(The records begins)

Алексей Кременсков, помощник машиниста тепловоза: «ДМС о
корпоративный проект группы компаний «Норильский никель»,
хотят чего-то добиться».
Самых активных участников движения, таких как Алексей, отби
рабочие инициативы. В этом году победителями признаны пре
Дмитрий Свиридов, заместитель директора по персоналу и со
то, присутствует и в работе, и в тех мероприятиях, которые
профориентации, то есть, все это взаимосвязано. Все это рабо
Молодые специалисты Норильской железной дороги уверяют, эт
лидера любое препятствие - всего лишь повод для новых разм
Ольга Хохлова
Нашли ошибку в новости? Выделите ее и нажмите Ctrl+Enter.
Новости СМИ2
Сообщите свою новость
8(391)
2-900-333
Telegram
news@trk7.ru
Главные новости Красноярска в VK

(The records ends)

Problem — Rewrite every line of text in the listing above as a numbered list, leaving out any blank lines.

Task response —
1. Алексей Кременсков, помощник машиниста тепловоза: «ДМС о
2. корпоративный проект группы компаний «Норильский никель»,
3. хотят чего-то добиться».
4. Самых активных участников движения, таких как Алексей, отби
5. рабочие инициативы. В этом году победителями признаны пре
6. Дмитрий Свиридов, заместитель директора по персоналу и со
7. то, присутствует и в работе, и в тех мероприятиях, которые
8. профориентации, то есть, все это взаимосвязано. Все это рабо
9. Молодые специалисты Норильской железной дороги уверяют, эт
10. лидера любое препятствие - всего лишь повод для новых разм
11. Ольга Хохлова
12. Нашли ошибку в новости? Выделите ее и нажмите Ctrl+Enter.
13. Новости СМИ2
14. Сообщите свою новость
15. 8(391)
16. 2-900-333
17. Telegram
18. news@trk7.ru
19. Главные новости Красноярска в VK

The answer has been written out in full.